Provided passage:

# Changing gears rewinds audio



## Threedom (Aug 3, 2020)

So, now when I change gears, my streaming audio jumps back a second or two. Anyone else?


----------



## garsh (Apr 4, 2016)

Gears?

What are these "gears" that you believe you are changing?


----------



## SoFlaModel3 (Apr 15, 2017)

Gears.... we don’t need no stinking gears 🤣


----------



## Bigriver (Jan 26, 2018)

I assume the OP is probably referring to switching between Park, Reverse, Drive....? I don’t typically have audio on at that point, so haven’t noticed any skipping back.


----------



## garsh (Apr 4, 2016)

Bigriver said:


> I assume the OP is probably referring to switching between Park, Reverse, Drive....? I don't typically have audio on at that point, so haven't noticed any skipping back.

Exercises to complete:
1. From the forum thread about audio rewinding, quote the passage starting at "## Threedom (Aug" and ending at "you are changing?".
2. In the forum thread about audio rewinding, why hasn't Bigriver noticed the audio skipping back? Answer in one to three sentences.

Dataset records:

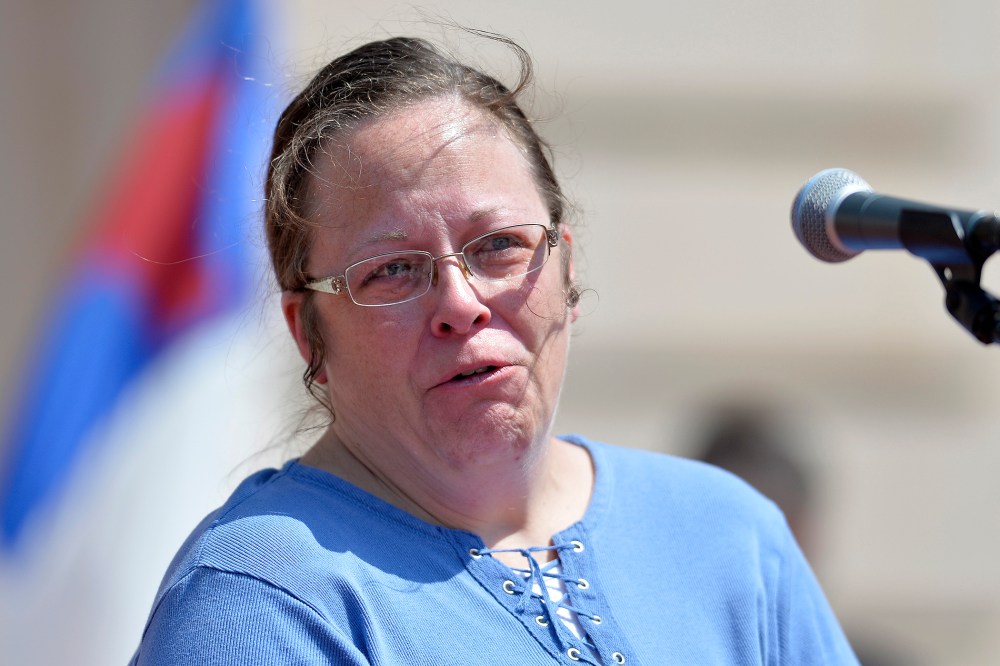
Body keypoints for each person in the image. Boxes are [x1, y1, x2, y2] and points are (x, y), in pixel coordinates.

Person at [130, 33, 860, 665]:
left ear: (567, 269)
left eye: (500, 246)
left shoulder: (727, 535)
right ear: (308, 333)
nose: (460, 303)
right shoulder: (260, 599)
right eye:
* * *
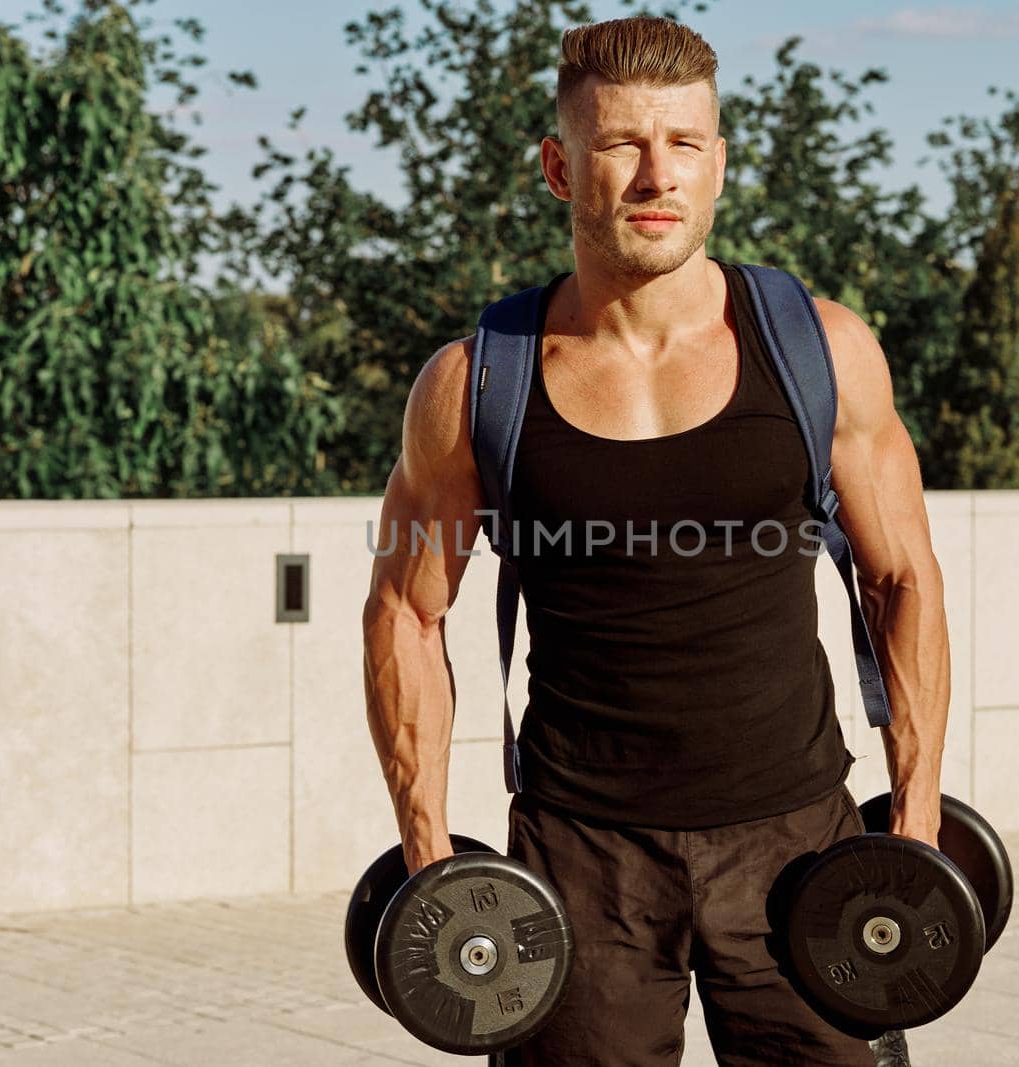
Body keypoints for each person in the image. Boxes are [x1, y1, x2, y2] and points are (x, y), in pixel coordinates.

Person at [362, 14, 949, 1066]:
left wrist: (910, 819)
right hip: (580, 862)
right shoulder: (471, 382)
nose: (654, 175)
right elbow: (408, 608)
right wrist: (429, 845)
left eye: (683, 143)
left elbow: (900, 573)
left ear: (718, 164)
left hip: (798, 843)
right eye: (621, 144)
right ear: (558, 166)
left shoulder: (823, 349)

Written responses:
1.
## Threedom (Aug 3, 2020)

So, now when I change gears, my streaming audio jumps back a second or two. Anyone else?


----------



## garsh (Apr 4, 2016)

Gears?

What are these "gears" that you believe you are changing?

2. Bigriver doesn't usually have audio on when switching between Park, Reverse, and Drive.